Determining the time filter to address interevent incompleteness

Following the approach of prior research10, we estimated the temporary completeness magnitude mtc(t,m) at time t (in days) after a mainshock of magnitude m: mtc(t,m) = m − 4.5 − 0.75 log10(t). Thus we corrected for STAI by removing earthquakes and their magnitude differences during periods where mtc (t,m) > mc for all mainshocks with m ≥ 6. For the filtering to avoid events hidden within coda of recent event, we used a minimum interevent time of 2 min for the California catalog as in prior work10, However, when we examined seismograms associated with our induced seismicity catalogs, we identified that this time filter could be reduced to at least 30 seconds given the amplitude of small events and rates of coda decay.

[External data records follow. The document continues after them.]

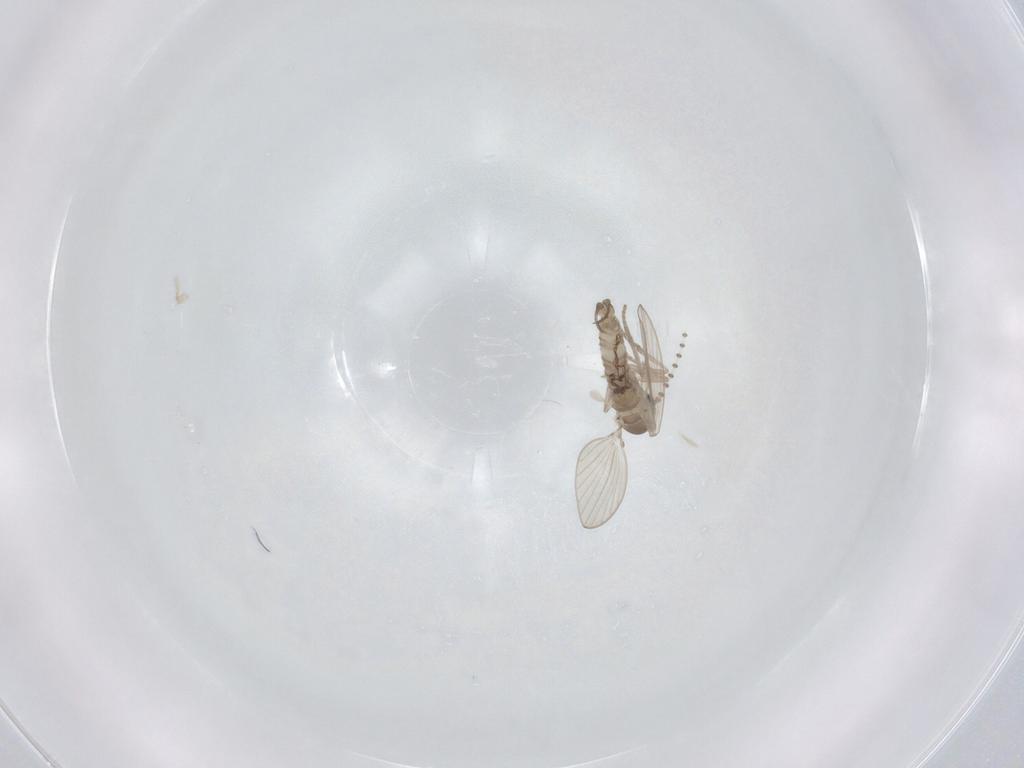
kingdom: Animalia
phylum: Arthropoda
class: Insecta
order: Diptera
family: Psychodidae
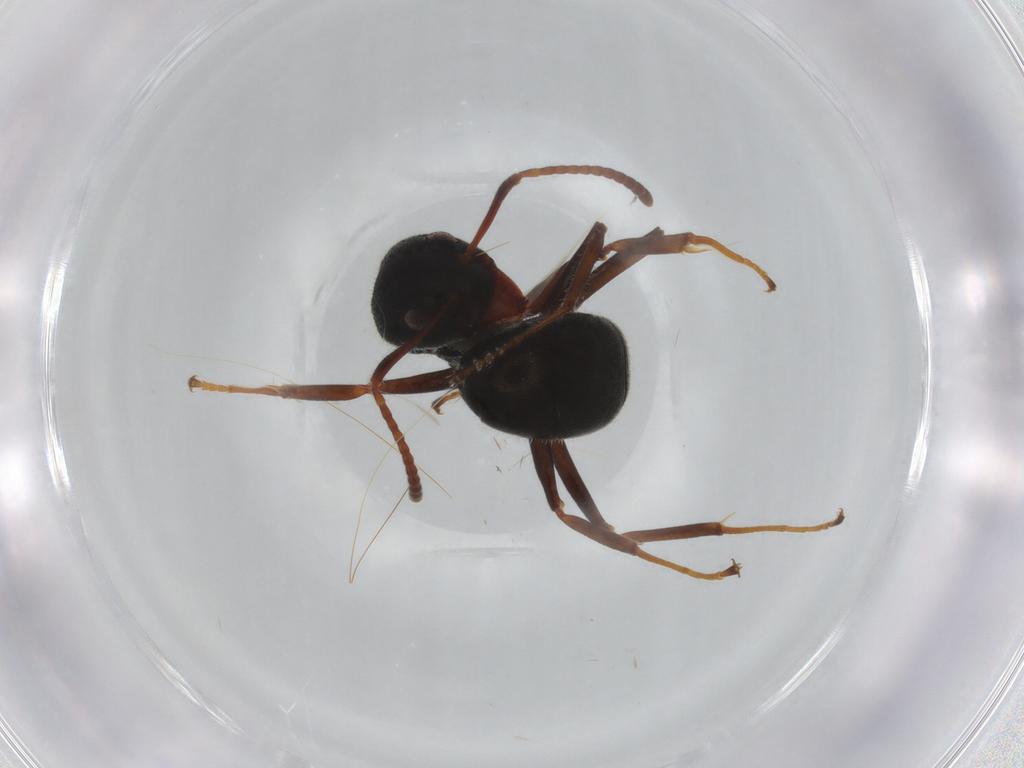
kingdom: Animalia
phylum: Arthropoda
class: Insecta
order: Hymenoptera
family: Formicidae
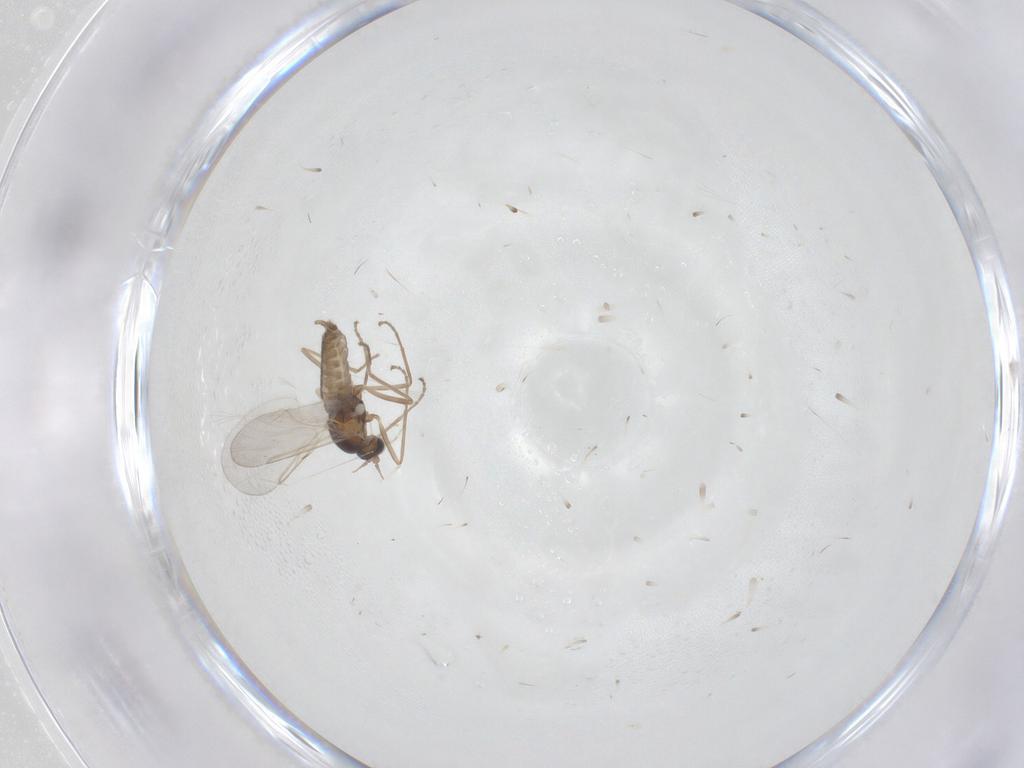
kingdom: Animalia
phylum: Arthropoda
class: Insecta
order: Diptera
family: Cecidomyiidae
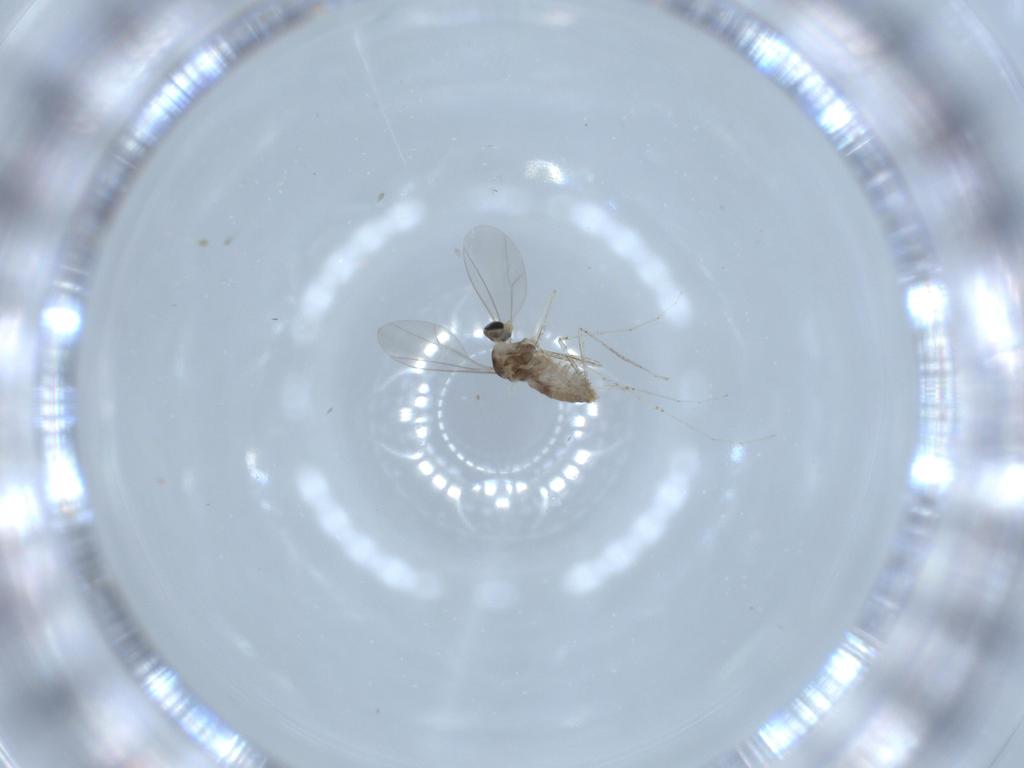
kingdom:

Synthetic catalog processing

The stochastic synthetic catalogs were drawn from a probability density function based on the Gutenberg-Richter magnitude-frequency relation (e.g., Zhuang and Touati45). We explored issues with catalog incompleteness by artificially removing an increasing number of events towards the smaller magnitude end of the catalog. We also investigated issues with magnitude uncertainty by smearing via a normal distribution using the Box-Muller Transform. When seeking to model the observed catalogs, we generated stochastic catalogs for a range of different b-values, magnitude uncertainties, and percentage of events that were repeated. Goodness of fit to cumulative magnitude clustering curves between the real catalog and synthetic catalogs from grid search of the parameters were evaluated using a probability density function for the chi-squared statistic. We also used two different methods of simulating catalogs based on the ETAS approach that incorporate aftershock triggering. The ETAS model incorporates the Gutenberg–Richter Law, the Omori-Utsu Decay Law, and spatial clustering of aftershocks to assign an occurrence rate \({R}_{0}(m,x,y,t)\) of events with magnitudes \(m > \,{m}_{0}\) at a position \((x,y)\) during time \(t\). The first ETAS method used estimates the ETAS parameters based on the expectation maximization (EM) algorithm originally applied to the ETAS model by Veen and Schoenberg54 in 200847. The important parameters for the model are the background rate μ and the parameters k0, α, c, ω, τ, d, γ, ρ, which define the aftershock triggering rate \({R}_{0}\). We used the default estimates of the parameters.

We also applied a Bayesian approach to ETAS simulation that incorporates a maximum likelihood estimation to determine the model parameters46. Rather than using individual point estimates for the model parameters, it draws upon the posterior distribution \(p(\theta {|Y})\), where \(\theta\) equals an unknown parameter vector. This posterior distribution represents uncertainty in \(\theta\) based on observed catalogs and any prior knowledge from previous studies, which can then be incorporated into the ETAS modeling by averaging the forecast distribution over the posterior. Initially, we simulated an ETAS catalog of ~20,000 events using the default parameters. We also used the maximum likelihood estimation to fit the model parameters using the observed data in both the Southern California Catalog and the Hamilton, OH catalogs, and then created simulated catalogs using these parameters.